What is needed
The passage on photovoltaic DC optimizers puts some abbreviations in parentheses right after their spelled-out terms. List each of those abbreviations with its full term.

In contrast, an output power of PV module decreases with an
increase of the PV module output voltage in a direction away from
the MPP in region B. FIG. 1B schematically depicts different P-V
curves of a PV module for various operational conditions. As shown
in FIG. 1B, the location of MPP varies with the operational
conditions of the solar panel, such as its temperature and the
irradiation intensity. For this reason, photovoltaic systems
typically comprise a control system that varies the match between
the load and impedance of its converter circuit connected to the PV
module in order to ensure a switching between modes of voltage
source control and maximum power point track control. FIG. 1A also
indicate operating points, A and B, of a PV module, which operating
points A, B, differ from the maximum power point (MPP) of the PV
module. When tracking the MPP (MPPT), voltage levels (such as A and
B) that for the current state differs from the MPP are adjusted to
match the MPP.
[0003] The key components inside a PV station are DC optimizers. DC
optimizer (DCO) is a DC to DC converter technology to realize
maximum power point tracking (MPPT) of PV modules connected to the
input of DC optimizer. The DC optimizer can be used for both PV
module level (namely panel level DC optimizer) and PV string level.
For both cases, there will be an input DC bus and an output DC bus
formed at the input terminal and the out terminal of the DC
optimizer.
[0004] Usually the converter topology of the DC optimizer is the so
called full power converter. Conventional technology is Boost
converter. For certain application, a galvanic isolated two stage
(DC/AC/DC) converter will be also used.
[0005] However, the full power converter will process all the power
from input to output, the total conversion loss of the system is
high, even with high efficiency converters. To increase the
competition of the DC optimizer solution, new DC/DC topology with
higher efficiency and low cost is needed. Among different DC/DC
converter solutions, partial power converter (PPC) is presented as
strong candidates to improve the overall efficiency and power
density of the DC optimizer. The main goal of PPC is to process
just small amount of the total power. Various studies have shown
that PPC in PV system can realize better efficiency and reduced
power rating compared with standard full power processing
topologies. This is described in J. R. R. Zientarski, M. L. S
Martins, J. R. Pimheiro et al, "Series-connected partial power
converts applied to PV systems: A design approach based on
step-up/down voltage regulation range," IEEE Trans. on Power
Electronics. 2017.
[0006] Though the PPC provides high system efficiency, it has
disadvantage during input DC bus short circuit fault: when an input
DC bus short circuit fault happens, as shown in FIG. 2A, the
rectifier will have to withstand the voltage of V.sub.out, i.e.
V.sub.c=V.sub.out, wherein V.sub.c is the voltage at rectifier. The
output DC bus voltage V.sub.out is usually much higher than the
normal operation voltage of PPC. In order to avoid the damage of
rectifier from overvoltage, one solution is to design the voltage
rating of the rectifier according to the output DC voltage, which
will increase the total cost of the PPC.
[0007] Furthermore, the PPC also has disadvantages during
occurrence of short-circuit to the outputs of PPC as shown in FIG.

Supplied material
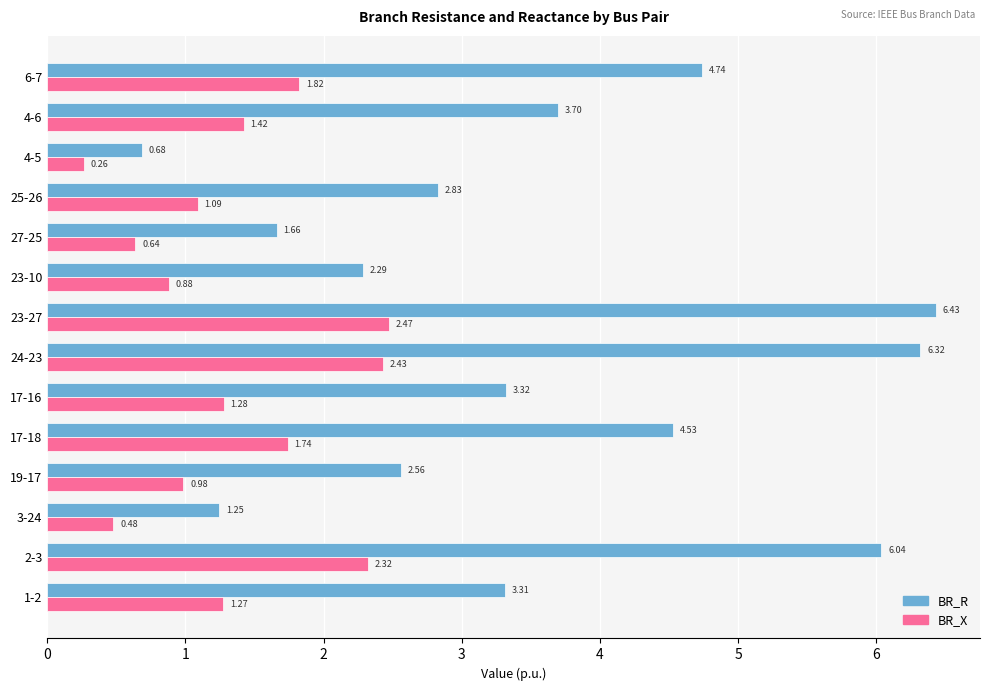

Which series has the largest range (max minus min)?

BR_R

Answer for this exercise
- MPP: maximum power point
- MPPT: maximum power point tracking
- DCO: DC optimizer
- PPC: partial power converter